At my work, (at a computer software company) a quick stroll around the support area will find employees on company time playing simulation games. Before the games were available, free time was often spent exploring the guts of the computers, CPU’s, RAM, the OS and our products. Now games are so fun and compelling, that spare time is wasted on them, rather than learning.
I recognize that games can have instructive value, teaching eye hand coordination, logic, decision making, but as Franklin said, ‘all things in moderation’. Like watching tv….
I recently read that the military was exploring the option of using game controls for some of their weapons. – probably to save time re-training their soldiers. IIRC the article was saying that the game controls allow more precise control than the standard console used by the military, which was designed shortly before Atari went pear shaped (around the ’70s).
[/luddite Rant]
So, what’s my point?
Moderation. Family first. Real interactions with Real people. Play the board game, Risk, or better yet Diplomacy…..

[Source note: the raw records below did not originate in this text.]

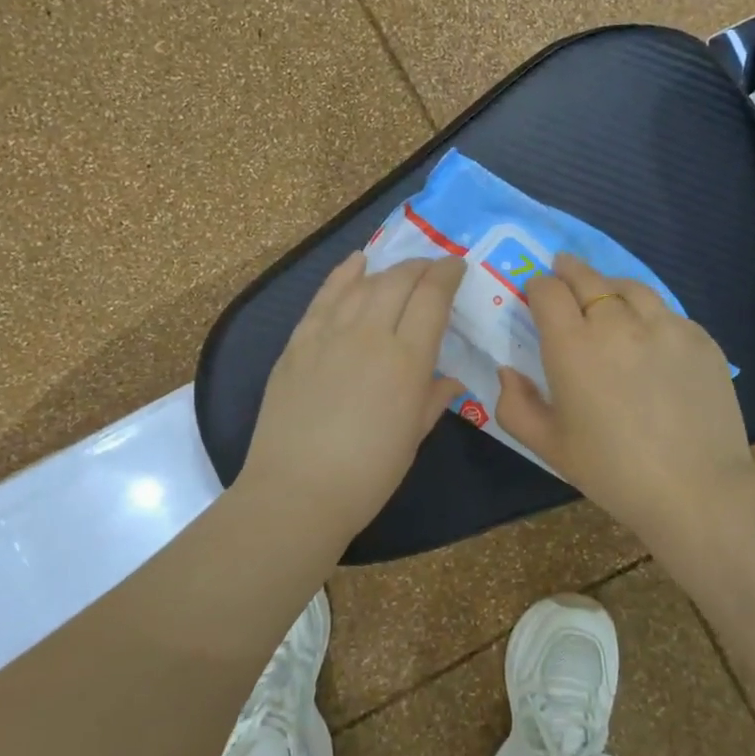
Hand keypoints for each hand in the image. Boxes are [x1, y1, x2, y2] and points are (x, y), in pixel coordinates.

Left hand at [240, 251, 465, 542]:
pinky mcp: (297, 343)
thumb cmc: (367, 474)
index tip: (457, 266)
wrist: (297, 491)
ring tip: (400, 269)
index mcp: (406, 360)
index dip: (447, 275)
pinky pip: (323, 297)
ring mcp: (328, 335)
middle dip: (421, 267)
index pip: (432, 298)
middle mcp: (368, 335)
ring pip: (362, 284)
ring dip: (387, 270)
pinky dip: (343, 275)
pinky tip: (355, 263)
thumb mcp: (412, 438)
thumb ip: (432, 399)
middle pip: (399, 281)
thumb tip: (449, 380)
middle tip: (433, 269)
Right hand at [496, 253, 754, 550]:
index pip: (547, 291)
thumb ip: (515, 405)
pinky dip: (648, 314)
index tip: (536, 295)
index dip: (538, 287)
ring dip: (609, 286)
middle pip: (587, 277)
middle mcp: (617, 323)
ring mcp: (664, 326)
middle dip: (568, 271)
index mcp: (572, 346)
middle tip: (562, 272)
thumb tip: (508, 372)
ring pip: (629, 287)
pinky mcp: (699, 338)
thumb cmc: (611, 471)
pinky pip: (665, 312)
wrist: (695, 490)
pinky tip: (648, 336)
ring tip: (605, 296)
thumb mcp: (548, 446)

Descent is the last game I let myself get addicted to. I’m still a Tetris fan too.
Another Diane says
Board games!! YES!! We (which includes the 14 and 17 year old sons) all have a serious board game addiction around our house. We’ve gotten hooked on the high-end strategy games that don’t involve war stuff: Puerto Rico, Traders of Genoa, El Grande, Princes of Florence, Tigris and Euphrates… and the “lighter fare”: Carcassonne, Unexploded Cow, Bohnanza, Acquire… We went through the Catan series at one point but decided we didn’t like the inherent inequity of assigning the starting positions. I highly recommend Carcassonne as a starting board game for family and friends: finite time (use up the tiles), cooperative or competitive as you prefer, opportunities abound for family in-jokes (“Oh look, he’s got a pot farmer!”). Sure, sure, my boys play computer games (and, um, the adults too: I was a completely consumed GNE player during their beta), but there’s just nothing like Family Game Night around the table with sodas and popcorn and tons of laughs. I recommend getting an early start on it. (Five Crowns, anyone?)
Dan Winkler says
> Let’s try not to think about the fact that I haven’t backed up recently.

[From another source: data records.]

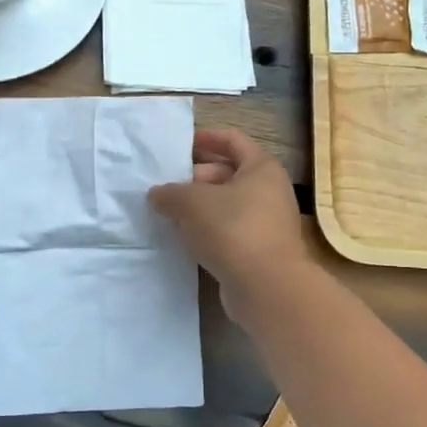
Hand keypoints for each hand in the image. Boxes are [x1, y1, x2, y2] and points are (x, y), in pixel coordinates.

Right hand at [149, 128, 311, 321]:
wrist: (267, 287)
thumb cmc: (233, 229)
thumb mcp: (192, 203)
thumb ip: (170, 193)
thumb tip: (157, 194)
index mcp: (261, 168)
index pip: (233, 140)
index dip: (206, 138)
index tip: (180, 145)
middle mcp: (269, 191)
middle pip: (228, 174)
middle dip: (195, 178)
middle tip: (166, 187)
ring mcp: (267, 223)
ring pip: (227, 205)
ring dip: (199, 208)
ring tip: (169, 213)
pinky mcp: (259, 251)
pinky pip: (228, 231)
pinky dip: (208, 231)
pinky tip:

Yep, the only way backup really works is if it’s automatic and frequent. So here’s what you can do next time:
1. Sign up for .Mac from Apple. $100 per year.
2. Turn on iDisk automatic synching.
3. Put an alias to your iDisk Documents folder in your Finder sidebar and keep all your most important files there.
What this does is stores you files on your local hard disk so it’s fast but continually backs them up to your iDisk whenever they change so you’re never without a current backup.
Apple also has a kind of clunky backup program but I find it much easier just to keep everything important on my locally mirrored network iDisk.
This also means that even when you don’t have a catastrophe to recover from you can use the iDisk to work on the same documents from multiple computers.